According to a spokesperson for Abbott, GSK evaluated potential partners for diagnostic development based on a number of criteria, including experience navigating FDA regulations, capabilities to handle large-scale kit manufacturing, distribution, and implementation in a laboratory network.
So, while Response Genetics was "short listed" by GSK as a potential diagnostics partner, when it came to developing a commercial assay, GSK ultimately picked Abbott, a 72,000-employee multi-national healthcare company, over Response Genetics, a 50-person, Los Angeles-based diagnostics firm.
"Abbott was chosen as a partner to develop the assay as its proposal fulfilled the key selection criteria," the Abbott spokesperson said. "In particular, the m2000 system, the instrument on which the test will be run, has already obtained [FDA] regulatory approval and [the company has] the ability to fulfill the regulatory requirements for a commercial test."

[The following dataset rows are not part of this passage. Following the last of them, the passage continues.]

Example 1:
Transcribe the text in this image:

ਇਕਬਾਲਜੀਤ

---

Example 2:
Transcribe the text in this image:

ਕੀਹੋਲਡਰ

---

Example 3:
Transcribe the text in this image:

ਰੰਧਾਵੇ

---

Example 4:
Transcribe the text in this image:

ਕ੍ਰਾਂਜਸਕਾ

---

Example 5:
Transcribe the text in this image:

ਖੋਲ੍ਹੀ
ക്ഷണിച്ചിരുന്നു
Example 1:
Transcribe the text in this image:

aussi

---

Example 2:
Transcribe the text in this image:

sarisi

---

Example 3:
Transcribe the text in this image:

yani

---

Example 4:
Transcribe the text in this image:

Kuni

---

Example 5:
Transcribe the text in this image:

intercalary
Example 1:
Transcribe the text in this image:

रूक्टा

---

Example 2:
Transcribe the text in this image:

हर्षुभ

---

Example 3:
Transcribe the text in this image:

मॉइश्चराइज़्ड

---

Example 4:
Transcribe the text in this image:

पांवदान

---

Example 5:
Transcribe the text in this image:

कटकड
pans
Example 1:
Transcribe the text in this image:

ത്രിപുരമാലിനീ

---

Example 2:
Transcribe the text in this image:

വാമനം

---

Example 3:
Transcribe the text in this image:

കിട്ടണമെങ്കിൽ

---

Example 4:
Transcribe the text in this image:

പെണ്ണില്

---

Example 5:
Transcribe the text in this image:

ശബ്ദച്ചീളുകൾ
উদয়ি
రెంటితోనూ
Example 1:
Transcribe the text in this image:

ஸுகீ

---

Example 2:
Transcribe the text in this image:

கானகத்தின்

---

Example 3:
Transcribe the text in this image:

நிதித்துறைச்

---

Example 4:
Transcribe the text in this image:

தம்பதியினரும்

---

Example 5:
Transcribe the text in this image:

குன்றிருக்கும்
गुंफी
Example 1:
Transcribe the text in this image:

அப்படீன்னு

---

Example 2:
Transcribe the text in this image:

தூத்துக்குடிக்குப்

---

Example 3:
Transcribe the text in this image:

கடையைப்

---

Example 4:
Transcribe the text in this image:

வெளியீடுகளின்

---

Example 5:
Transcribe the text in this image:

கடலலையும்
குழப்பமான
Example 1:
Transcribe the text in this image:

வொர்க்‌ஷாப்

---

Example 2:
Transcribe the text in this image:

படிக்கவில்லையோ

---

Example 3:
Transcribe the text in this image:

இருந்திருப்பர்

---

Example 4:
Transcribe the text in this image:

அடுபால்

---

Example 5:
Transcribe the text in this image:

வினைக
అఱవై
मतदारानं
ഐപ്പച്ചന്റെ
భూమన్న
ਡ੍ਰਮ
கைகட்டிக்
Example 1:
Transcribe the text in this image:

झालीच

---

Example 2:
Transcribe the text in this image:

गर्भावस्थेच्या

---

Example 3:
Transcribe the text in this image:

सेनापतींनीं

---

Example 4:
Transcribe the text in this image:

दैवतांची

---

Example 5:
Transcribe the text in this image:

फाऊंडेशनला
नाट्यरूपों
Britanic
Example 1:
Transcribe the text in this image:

Although the details of GSK's deal with Abbott are not known, working with a larger company means the regulatory, marketing, and development costs for the diagnostic will be more evenly split among the partners.
In contrast, large pharma companies that work with smaller diagnostics firms to develop companion diagnostics for their products generally have to shoulder the brunt of the development and marketing costs.
For instance, in using Monogram to develop the companion diagnostic tests for the HIV drug Selzentry, Pfizer took over global distribution for the test and invested $25 million in the diagnostics company [see PGx Reporter 05-10-2006].
With Response Genetics conducting genetic screening in clinical trials for MAGE-A3 ASCI, it is not immediately clear whether Abbott will have to run separate clinical trials to validate the commercial assay it is developing for the drug.
An Abbott spokesperson did not disclose the research and clinical development milestones for the diagnostic.